DIRITTO ALL’OBLIO: COSA CAMBIA CON LA RIFORMA CARTABIA

Con la c.d. Riforma Cartabia (dal nome dell’ex guardasigilli Marta Cartabia) l’Italia si è dotata di una disposizione nazionale in tema di deindicizzazione dei contenuti giudiziari su Internet in caso di proscioglimento, sentenza di non luogo a procedere e decreto di archiviazione.

Il diritto cosiddetto “all’oblio” (si configura come un diritto alla cancellazione dei propri dati personali in forma rafforzata.

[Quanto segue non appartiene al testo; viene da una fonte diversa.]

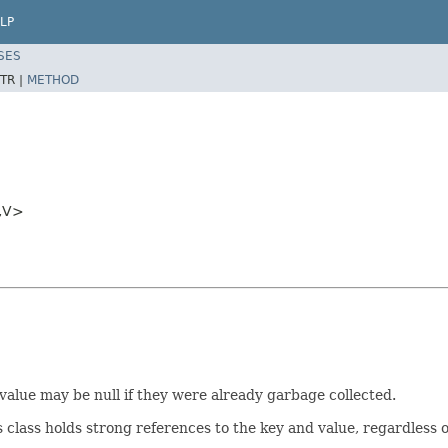
LP
SES
TR |
METHOD
,V>
r value may be null if they were already garbage collected.
is class holds strong references to the key and value, regardless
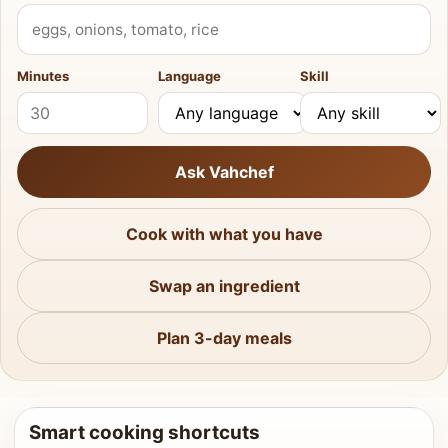
What do you have?
Minutes
Language
Skill
Ask Vahchef
Cook with what you have
Swap an ingredient
Plan 3-day meals
Smart cooking shortcuts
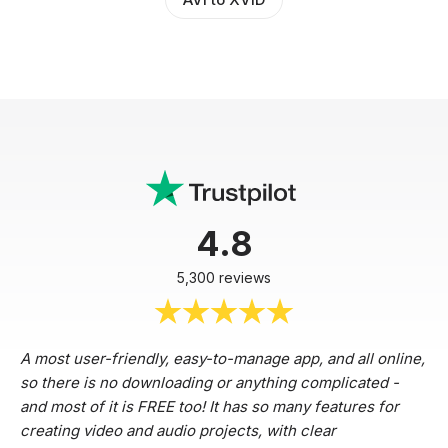
4.8
5,300 reviews
A most user-friendly, easy-to-manage app, and all online,
so there is no downloading or anything complicated -
and most of it is FREE too! It has so many features for
creating video and audio projects, with clear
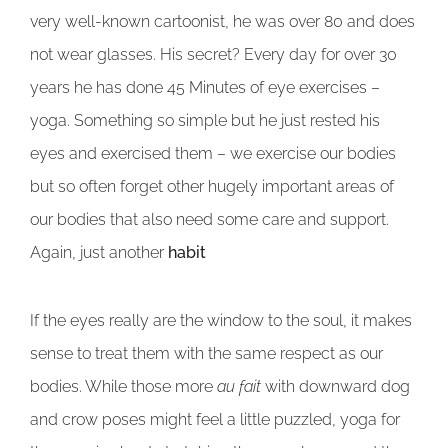
very well-known cartoonist, he was over 80 and does
not wear glasses. His secret? Every day for over 30
years he has done 45 Minutes of eye exercises –
yoga. Something so simple but he just rested his
eyes and exercised them – we exercise our bodies
but so often forget other hugely important areas of
our bodies that also need some care and support.
Again, just another
habit
If the eyes really are the window to the soul, it makes
sense to treat them with the same respect as our
bodies. While those more
au fait
with downward dog
and crow poses might feel a little puzzled, yoga for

Si prevede, infatti, l’obbligo per  i titolari (se hanno “reso pubblici” i dati personali dell´interessato: ad esempio, pubblicandoli su un sito web) di informare della richiesta di cancellazione altri titolari che trattano i dati personali cancellati, compresi “qualsiasi link, copia o riproduzione” (si veda art. 17, paragrafo 2 del Regolamento Europeo n. 2016/679 del Parlamento Europeo ).

Ha un campo di applicazione più esteso di quello di cui all’art. 7, comma 3, lettera b), del Codice, poiché  l’interessato ha il diritto di chiedere la cancellazione dei propri dati, per esempio, anche dopo revoca del consenso al trattamento.

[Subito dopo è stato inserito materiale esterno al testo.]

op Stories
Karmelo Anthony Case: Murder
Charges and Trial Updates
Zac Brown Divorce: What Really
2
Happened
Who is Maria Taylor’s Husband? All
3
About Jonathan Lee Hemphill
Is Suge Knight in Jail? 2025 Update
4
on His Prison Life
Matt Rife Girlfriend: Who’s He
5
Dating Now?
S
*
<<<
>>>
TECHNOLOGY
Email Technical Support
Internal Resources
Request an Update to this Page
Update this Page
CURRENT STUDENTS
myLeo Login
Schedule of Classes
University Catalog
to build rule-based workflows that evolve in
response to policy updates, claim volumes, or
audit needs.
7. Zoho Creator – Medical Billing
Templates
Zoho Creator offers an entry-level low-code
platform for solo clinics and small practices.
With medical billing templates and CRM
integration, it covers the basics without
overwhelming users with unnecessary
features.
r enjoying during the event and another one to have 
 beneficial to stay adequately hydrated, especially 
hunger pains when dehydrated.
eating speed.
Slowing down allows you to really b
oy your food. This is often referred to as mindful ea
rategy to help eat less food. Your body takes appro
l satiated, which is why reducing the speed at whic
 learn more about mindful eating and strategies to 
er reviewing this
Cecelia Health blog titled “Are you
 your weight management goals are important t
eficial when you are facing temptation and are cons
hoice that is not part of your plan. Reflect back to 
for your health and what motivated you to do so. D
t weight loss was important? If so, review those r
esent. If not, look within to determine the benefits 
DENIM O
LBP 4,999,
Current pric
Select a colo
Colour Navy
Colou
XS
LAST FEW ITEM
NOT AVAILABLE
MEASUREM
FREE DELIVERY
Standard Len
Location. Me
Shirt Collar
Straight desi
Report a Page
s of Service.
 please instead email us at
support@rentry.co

La legge delega numero 134 del 2021, per la riforma del processo penale, ha previsto che “il decreto di archiviazione e la sentenza di non luogo a procedere o di assoluzione costituiscono titolo per l’emissione di un provvedimento di deindicizzazione“.
Il decreto legge 31 ottobre 2022 n. 162 , successivamente convertito in legge senza modifiche prevede che la persona nei cui confronti siano stati pronunciati: una sentenza di proscioglimento o di non luogo a procedere, ovvero un provvedimento di archiviazione, può richiedere che nell’atto sia apposta un’annotazione con cui il giudice dispone che ai motori di ricerca sia preclusa l’indicizzazione (raccolta, analisi ed archivi dei dati per facilitare la rapida e accurata ricerca di informazioni da parte degli utenti di internet) o che sia disposta la deindicizzazione (processo informatico che serve a rimuovere dei contenuti dall’indice dei motori di ricerca) in rete, relativamente ai dati personali riportati nella sentenza o nel provvedimento ai sensi e nei limiti dell’articolo 17 del Regolamento Europeo n. 2016/679 del Parlamento Europeo e del Consiglio del 27 aprile 2016, rispetto alle ricerche condotte, a partire dal nominativo dell’istante da parte dei motori di ricerca generalisti.
Naturalmente la norma apre un dibattito rispetto al rapporto tra cronaca giudiziaria e privacy.

Altra discussione, invece più interna ai cultori della materia privacy, è quella già in corso tra chi ritenga che vi sia un contrasto tra in questa normativa italiana, che introduce la discrezionalità da parte dell’organo giudiziale o amministrativo (rispetto al giudice che già ordina di ottenere un provvedimento di de-listing), e l’articolo 17 del GDPR, che già prevede l’automatico diritto alla cancellazione. All’Autorità Garante la parola finale.